START Data in this exercise

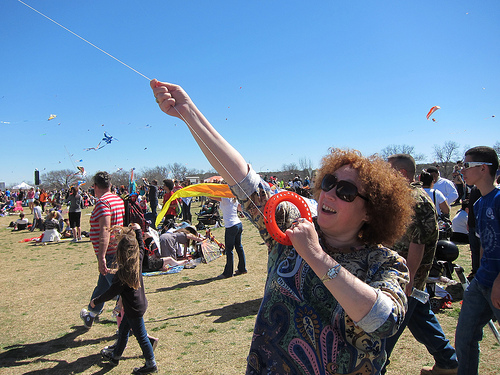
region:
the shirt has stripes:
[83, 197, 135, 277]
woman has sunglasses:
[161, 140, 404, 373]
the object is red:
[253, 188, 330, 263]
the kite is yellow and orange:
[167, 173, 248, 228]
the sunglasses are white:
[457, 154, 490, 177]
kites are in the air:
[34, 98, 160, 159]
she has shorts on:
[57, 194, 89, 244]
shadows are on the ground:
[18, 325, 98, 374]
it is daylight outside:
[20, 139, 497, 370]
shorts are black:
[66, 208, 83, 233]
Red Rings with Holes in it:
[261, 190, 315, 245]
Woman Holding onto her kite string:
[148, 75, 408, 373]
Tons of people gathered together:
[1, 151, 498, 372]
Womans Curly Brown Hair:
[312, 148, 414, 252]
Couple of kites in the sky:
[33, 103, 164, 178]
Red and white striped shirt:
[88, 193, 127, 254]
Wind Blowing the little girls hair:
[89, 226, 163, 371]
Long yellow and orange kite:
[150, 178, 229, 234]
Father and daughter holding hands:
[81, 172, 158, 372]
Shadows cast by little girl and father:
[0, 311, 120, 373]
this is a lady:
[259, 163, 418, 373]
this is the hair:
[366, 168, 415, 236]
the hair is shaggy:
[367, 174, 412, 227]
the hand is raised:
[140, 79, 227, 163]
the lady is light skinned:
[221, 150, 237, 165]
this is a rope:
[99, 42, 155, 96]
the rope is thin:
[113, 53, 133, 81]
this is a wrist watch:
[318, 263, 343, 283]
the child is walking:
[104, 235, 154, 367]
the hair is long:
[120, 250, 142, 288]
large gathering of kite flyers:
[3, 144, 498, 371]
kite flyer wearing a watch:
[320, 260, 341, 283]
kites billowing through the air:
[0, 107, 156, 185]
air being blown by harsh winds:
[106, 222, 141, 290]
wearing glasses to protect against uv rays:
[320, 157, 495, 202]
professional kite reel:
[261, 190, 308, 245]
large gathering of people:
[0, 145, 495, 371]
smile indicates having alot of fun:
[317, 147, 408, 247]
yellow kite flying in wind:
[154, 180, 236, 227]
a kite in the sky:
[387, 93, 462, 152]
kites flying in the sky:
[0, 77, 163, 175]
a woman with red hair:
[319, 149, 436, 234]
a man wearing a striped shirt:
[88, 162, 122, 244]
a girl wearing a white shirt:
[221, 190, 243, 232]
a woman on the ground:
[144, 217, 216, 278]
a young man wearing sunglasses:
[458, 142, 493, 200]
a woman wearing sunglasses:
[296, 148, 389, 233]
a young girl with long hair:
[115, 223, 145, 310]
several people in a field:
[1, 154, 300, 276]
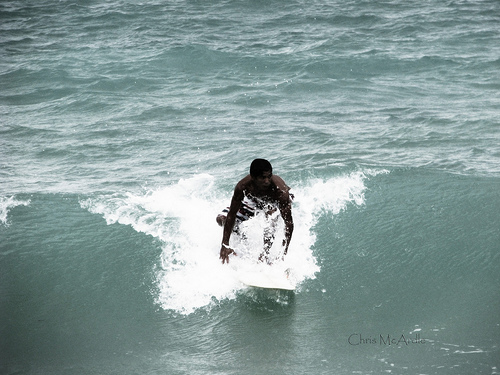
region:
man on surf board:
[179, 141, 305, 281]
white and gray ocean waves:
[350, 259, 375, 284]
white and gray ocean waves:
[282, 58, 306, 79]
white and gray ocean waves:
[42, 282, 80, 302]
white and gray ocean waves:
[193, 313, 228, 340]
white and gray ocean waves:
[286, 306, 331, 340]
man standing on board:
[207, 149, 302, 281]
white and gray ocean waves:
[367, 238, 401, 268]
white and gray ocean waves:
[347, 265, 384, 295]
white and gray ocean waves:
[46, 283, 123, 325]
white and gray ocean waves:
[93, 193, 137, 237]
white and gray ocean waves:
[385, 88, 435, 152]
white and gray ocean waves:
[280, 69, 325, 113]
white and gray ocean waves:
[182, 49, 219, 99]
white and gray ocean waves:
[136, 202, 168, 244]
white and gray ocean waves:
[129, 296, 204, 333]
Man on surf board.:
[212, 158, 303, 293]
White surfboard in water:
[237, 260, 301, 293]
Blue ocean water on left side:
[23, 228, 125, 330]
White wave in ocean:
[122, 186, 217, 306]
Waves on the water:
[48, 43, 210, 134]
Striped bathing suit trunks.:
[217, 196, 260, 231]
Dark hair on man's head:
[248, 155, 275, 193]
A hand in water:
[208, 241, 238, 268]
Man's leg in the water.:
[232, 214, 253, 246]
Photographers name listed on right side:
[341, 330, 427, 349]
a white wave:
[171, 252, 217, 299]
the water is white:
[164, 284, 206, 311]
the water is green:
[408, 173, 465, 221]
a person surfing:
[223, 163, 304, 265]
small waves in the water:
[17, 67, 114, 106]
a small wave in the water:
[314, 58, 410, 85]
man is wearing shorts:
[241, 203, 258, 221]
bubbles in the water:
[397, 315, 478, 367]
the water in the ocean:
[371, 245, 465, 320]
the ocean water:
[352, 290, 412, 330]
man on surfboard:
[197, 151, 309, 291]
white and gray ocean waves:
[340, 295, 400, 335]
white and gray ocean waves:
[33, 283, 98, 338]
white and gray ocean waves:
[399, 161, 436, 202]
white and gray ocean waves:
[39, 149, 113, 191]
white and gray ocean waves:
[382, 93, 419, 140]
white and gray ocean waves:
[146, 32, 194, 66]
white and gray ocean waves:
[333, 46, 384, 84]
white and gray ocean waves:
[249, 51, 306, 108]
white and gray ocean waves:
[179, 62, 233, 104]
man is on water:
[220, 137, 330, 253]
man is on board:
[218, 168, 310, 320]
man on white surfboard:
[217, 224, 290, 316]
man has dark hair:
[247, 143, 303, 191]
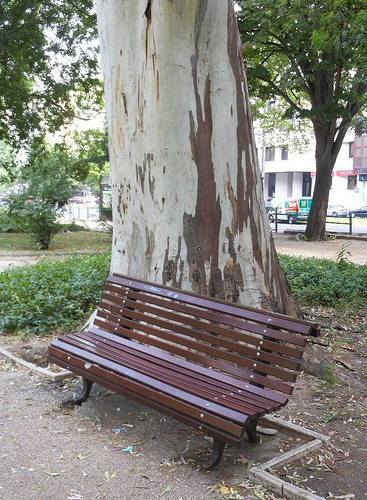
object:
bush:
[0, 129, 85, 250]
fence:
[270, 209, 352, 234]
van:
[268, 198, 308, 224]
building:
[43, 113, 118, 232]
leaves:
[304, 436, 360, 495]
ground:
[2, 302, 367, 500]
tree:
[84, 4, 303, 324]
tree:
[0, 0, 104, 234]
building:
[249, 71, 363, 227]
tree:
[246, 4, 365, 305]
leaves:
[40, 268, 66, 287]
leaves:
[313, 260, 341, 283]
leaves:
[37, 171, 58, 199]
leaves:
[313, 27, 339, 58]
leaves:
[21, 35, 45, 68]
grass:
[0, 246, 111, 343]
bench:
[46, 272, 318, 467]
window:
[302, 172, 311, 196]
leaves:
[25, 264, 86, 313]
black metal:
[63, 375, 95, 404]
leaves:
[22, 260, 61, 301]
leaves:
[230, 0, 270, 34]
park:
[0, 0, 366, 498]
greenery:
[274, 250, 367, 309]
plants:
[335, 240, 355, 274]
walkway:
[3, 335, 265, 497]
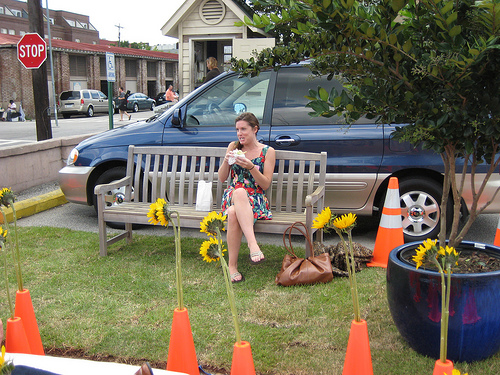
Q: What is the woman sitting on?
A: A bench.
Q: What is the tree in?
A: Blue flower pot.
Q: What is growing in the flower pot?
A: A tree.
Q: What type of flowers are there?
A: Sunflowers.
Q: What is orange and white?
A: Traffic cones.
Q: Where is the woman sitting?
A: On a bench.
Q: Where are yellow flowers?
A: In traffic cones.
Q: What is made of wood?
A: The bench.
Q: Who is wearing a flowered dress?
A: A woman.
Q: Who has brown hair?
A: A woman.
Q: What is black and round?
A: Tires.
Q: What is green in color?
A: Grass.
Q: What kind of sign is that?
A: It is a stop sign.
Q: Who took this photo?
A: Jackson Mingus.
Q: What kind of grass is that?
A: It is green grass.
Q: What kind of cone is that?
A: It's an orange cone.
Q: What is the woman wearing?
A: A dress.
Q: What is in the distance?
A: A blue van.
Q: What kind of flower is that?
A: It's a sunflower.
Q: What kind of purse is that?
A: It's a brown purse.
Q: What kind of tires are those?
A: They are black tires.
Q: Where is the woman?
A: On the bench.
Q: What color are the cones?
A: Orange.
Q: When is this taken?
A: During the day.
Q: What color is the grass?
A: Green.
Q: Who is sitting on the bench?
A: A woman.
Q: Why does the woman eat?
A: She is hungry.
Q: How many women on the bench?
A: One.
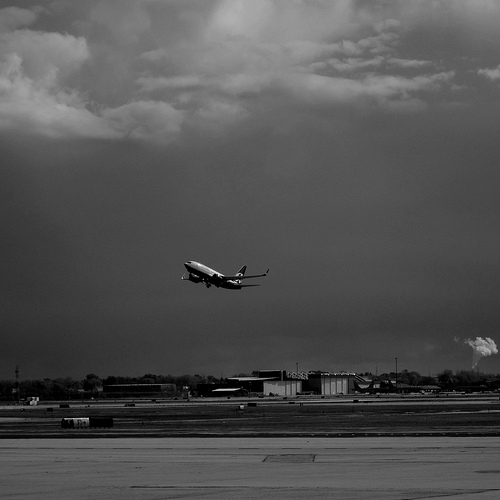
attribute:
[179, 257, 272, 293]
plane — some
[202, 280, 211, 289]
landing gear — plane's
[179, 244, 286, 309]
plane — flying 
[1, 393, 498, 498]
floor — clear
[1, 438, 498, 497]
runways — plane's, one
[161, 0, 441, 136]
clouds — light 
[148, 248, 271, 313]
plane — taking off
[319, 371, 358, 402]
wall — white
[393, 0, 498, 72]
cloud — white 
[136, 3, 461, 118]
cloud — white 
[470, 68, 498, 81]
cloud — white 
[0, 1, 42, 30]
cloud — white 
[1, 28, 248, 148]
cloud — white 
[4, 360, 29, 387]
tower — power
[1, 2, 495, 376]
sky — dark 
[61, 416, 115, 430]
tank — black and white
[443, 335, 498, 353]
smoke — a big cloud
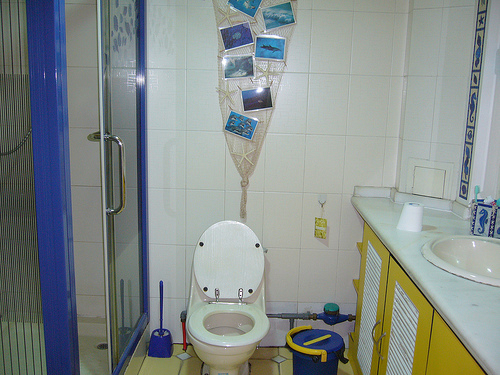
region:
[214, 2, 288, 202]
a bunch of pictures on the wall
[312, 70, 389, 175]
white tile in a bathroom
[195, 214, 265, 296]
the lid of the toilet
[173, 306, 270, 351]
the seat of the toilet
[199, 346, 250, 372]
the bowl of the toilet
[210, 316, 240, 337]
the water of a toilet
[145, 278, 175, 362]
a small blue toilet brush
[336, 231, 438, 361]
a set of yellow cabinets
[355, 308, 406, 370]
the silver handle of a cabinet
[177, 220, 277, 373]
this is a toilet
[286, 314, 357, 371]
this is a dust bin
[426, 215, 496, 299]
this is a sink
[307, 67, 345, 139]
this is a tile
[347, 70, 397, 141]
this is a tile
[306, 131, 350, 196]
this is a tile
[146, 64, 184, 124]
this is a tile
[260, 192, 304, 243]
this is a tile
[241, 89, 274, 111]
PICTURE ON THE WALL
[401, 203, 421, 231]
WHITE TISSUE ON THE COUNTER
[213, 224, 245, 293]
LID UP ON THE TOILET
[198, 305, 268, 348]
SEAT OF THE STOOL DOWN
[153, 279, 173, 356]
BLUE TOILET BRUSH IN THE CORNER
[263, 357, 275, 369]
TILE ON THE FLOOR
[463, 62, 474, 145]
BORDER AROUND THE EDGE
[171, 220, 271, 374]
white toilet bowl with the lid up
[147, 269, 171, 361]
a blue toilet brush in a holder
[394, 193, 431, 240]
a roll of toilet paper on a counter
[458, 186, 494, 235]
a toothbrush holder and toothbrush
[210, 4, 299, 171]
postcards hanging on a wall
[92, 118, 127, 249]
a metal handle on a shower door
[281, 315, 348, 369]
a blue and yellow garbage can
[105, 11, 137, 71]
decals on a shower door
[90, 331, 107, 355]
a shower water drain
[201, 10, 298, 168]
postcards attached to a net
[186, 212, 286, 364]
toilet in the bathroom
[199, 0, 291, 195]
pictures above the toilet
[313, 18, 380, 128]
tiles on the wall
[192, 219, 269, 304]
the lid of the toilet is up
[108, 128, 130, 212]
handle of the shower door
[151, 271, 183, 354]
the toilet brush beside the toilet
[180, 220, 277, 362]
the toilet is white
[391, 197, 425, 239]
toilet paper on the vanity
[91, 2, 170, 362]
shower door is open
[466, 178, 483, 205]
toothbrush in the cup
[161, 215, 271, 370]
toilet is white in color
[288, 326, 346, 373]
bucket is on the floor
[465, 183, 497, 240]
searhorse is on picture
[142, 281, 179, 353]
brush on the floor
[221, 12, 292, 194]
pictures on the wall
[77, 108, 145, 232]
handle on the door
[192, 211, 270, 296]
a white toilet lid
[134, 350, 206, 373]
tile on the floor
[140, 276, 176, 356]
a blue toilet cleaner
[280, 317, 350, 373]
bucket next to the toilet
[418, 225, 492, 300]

END Data in this exercise

(Assignment):
Copy the data word for word, from the beginning through the line that contains "[115, 223, 145, 310]", and leave out the pictures.

(Output of the task):
region:
the shirt has stripes:
[83, 197, 135, 277]
woman has sunglasses:
[161, 140, 404, 373]
the object is red:
[253, 188, 330, 263]
the kite is yellow and orange:
[167, 173, 248, 228]
the sunglasses are white:
[457, 154, 490, 177]
kites are in the air:
[34, 98, 160, 159]
she has shorts on:
[57, 194, 89, 244]
shadows are on the ground:
[18, 325, 98, 374]
it is daylight outside:
[20, 139, 497, 370]
shorts are black:
[66, 208, 83, 233]
Red Rings with Holes in it:
[261, 190, 315, 245]
Woman Holding onto her kite string:
[148, 75, 408, 373]
Tons of people gathered together:
[1, 151, 498, 372]
Womans Curly Brown Hair:
[312, 148, 414, 252]
Couple of kites in the sky:
[33, 103, 164, 178]
Red and white striped shirt:
[88, 193, 127, 254]
Wind Blowing the little girls hair:
[89, 226, 163, 371]
Long yellow and orange kite:
[150, 178, 229, 234]
Father and daughter holding hands:
[81, 172, 158, 372]
Shadows cast by little girl and father:
[0, 311, 120, 373]
this is a lady:
[259, 163, 418, 373]
this is the hair:
[366, 168, 415, 236]
the hair is shaggy:
[367, 174, 412, 227]
the hand is raised:
[140, 79, 227, 163]
the lady is light skinned:
[221, 150, 237, 165]
this is a rope:
[99, 42, 155, 96]
the rope is thin:
[113, 53, 133, 81]
this is a wrist watch:
[318, 263, 343, 283]
the child is walking:
[104, 235, 154, 367]
the hair is long:
[120, 250, 142, 288]
large gathering of kite flyers:
[3, 144, 498, 371]
kite flyer wearing a watch:
[320, 260, 341, 283]
kites billowing through the air:
[0, 107, 156, 185]
air being blown by harsh winds:
[106, 222, 141, 290]
wearing glasses to protect against uv rays:
[320, 157, 495, 202]
professional kite reel:
[261, 190, 308, 245]
large gathering of people:
[0, 145, 495, 371]
smile indicates having alot of fun:
[317, 147, 408, 247]
yellow kite flying in wind:
[154, 180, 236, 227]
a kite in the sky:
[387, 93, 462, 152]
kites flying in the sky:
[0, 77, 163, 175]
a woman with red hair:
[319, 149, 436, 234]
a man wearing a striped shirt:
[88, 162, 122, 244]
a girl wearing a white shirt:
[221, 190, 243, 232]
a woman on the ground:
[144, 217, 216, 278]
a young man wearing sunglasses:
[458, 142, 493, 200]
a woman wearing sunglasses:
[296, 148, 389, 233]
a young girl with long hair:
[115, 223, 145, 310]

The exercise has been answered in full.